Trochę później następuje pewien dziwny przerywnik. John zamiast pisać o prowadzeniu, zaczyna się użalać nad sobą. Dowiadujemy się, że nie ma pracy, że inni zarabiają miliony na jego L5K i 7th Sea, że rozważał wycofanie się z biznesu. A to po to, żeby napisać "nie pozwólcie, by wmówiono wam, że gry są nieważne". Nagle almanach urywa się na kilka stron, żeby zaserwować żenującą porcję żali artysty, podsumowanych banalnym frazesem.

"Żyjące miasto" i "Czas pozbyć się rękawiczek" to dwa rozdziały wywołujące mocno mieszane uczucia. Pierwszy to garstka pomysłów jak pobudzić kreatywność graczy (plus), żeby odwalili robociznę za MG (minus). W sumie gdyby nie wydźwięk „tyramy graczami” byłoby OK. Następny rozdział jest już groszy – wspominałem, że John próbował wmówić czytelnikowi, że jest Wrednym MG a nie killerem. No więc w tym rozdziale dowiemy się jak pacyfikować niezdyscyplinowanych graczy. Niby asekuruje się czterema linijkami, w których mówi, że najlepiej porozmawiać z graczem i powiedzieć, co nam leży na sercu, ale po opowieści o Scrapperze nie sądzę, by John kiedykolwiek rozmawiał z graczami. Wolał obejrzeć karty postaci i zaplanować sobie jak ich rozdepcze. Szkoda rozpisywać się o jego metodach radzenia sobie z trudnymi graczami – to wszystko odpowiednio rozwinięte wersje wielotonowego głazu z napisem „Ostrzeżenie MG”. Przedszkolaki są z ciebie dumne John!


Kolejne oblicza Wicka

Na szczęście od tego momentu Graj twardo idzie już z górki. Wick serwuje kilka ciekawych pomysłów na podniesienie poziomu adrenaliny w scenach walki, potem próbuje uświadomić jak różna może być perspektywa i rola graczy w przygodzie lub kampanii. Dalej almanach znowu zmienia lekko styl. Więcej jest konkretnych pomysłów na przygody, symbolicznie wpisujących się w jakąś myśl – jak czerpać pomysły z filmów, lub co to znaczy grać bohaterem.

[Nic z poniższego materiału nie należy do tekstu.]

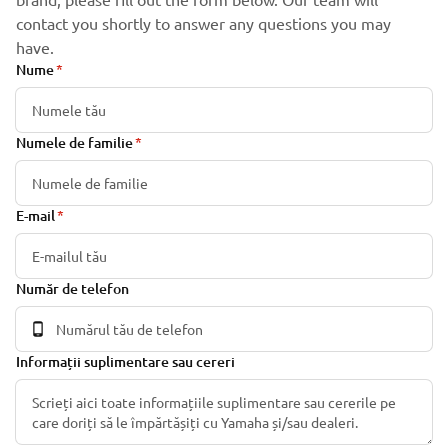
contact you shortly to answer any questions you may
have.
Nume
Numele de familie
E-mail
Număr de telefon
Informații suplimentare sau cereri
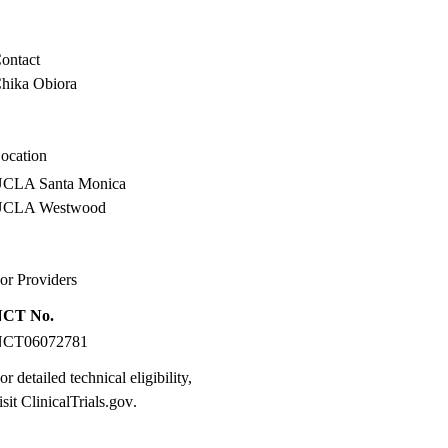
ontact
hika Obiora
ocation
CLA Santa Monica
UCLA Westwood
or Providers
NCT No.
NCT06072781
or detailed technical eligibility,
isit
ClinicalTrials.gov
.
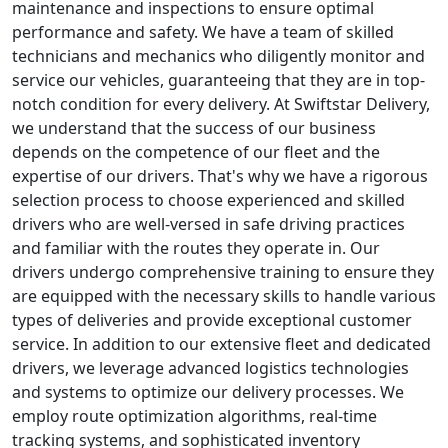
maintenance and inspections to ensure optimal
performance and safety. We have a team of skilled
technicians and mechanics who diligently monitor and
service our vehicles, guaranteeing that they are in top-
notch condition for every delivery. At Swiftstar Delivery,
we understand that the success of our business
depends on the competence of our fleet and the
expertise of our drivers. That's why we have a rigorous
selection process to choose experienced and skilled
drivers who are well-versed in safe driving practices
and familiar with the routes they operate in. Our
drivers undergo comprehensive training to ensure they
are equipped with the necessary skills to handle various
types of deliveries and provide exceptional customer
service. In addition to our extensive fleet and dedicated
drivers, we leverage advanced logistics technologies
and systems to optimize our delivery processes. We
employ route optimization algorithms, real-time
tracking systems, and sophisticated inventory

Wreszcie pod koniec jest mały bonusik. Rozdział dla graczy. Znowu miesza się w nim łagodzący Wick z Wickiem Killerem. Ten pierwszy mówi, że jak MG kopie po jajach, to dlatego, żeby gracze pod koniec mieli satysfakcję (tzn. jeśli jakimś cudem przetrwają). Ten drugi wprost mówi o rywalizowaniu z tym cwaniakiem za zasłonką MG. I to jest właśnie główny problem Graj twardo. Wick prezentuje MG w roli przeciwnika graczy. A takie podejście nie jest potrzebne, aby stawiać przed nimi wyzwania. Niekoniecznie pod koniec akcji muszą wyglądać jak John McClaine. Wick może udawać, że to dla dobra gry, ale zbyt często zdradza się z dumą, jaką czuje, katując graczy i ich postacie.

Całość jest nieźle napisana, sporo jest konkretnych wspominek i gdyby nie okropne podejście Wicka do prowadzenia, pewnie czytałoby się to nawet sympatycznie. Te 120 stron trzyma się w jednej kupie – mam zwyczaj dobrego traktowania książek, stąd moje podręczniki nie rozpadają się tak często jak innym. Graj twardo również nie wygląda jakby się chciało rozlecieć przy drugim czytaniu. Czcionka czytelna, układ byłby estetyczny, gdyby nie fakt, że ktoś zapomniał o wyjustowaniu tekstu. Mam też wątpliwości co do tłumaczenia w kilku miejscach, ale nie jest źle. Poza treścią wszystko oceniam pozytywnie, lecz Graj twardo nie poleciłbym nikomu. Nawet za darmo. A młodym MG wręcz odradzałbym z całego serca.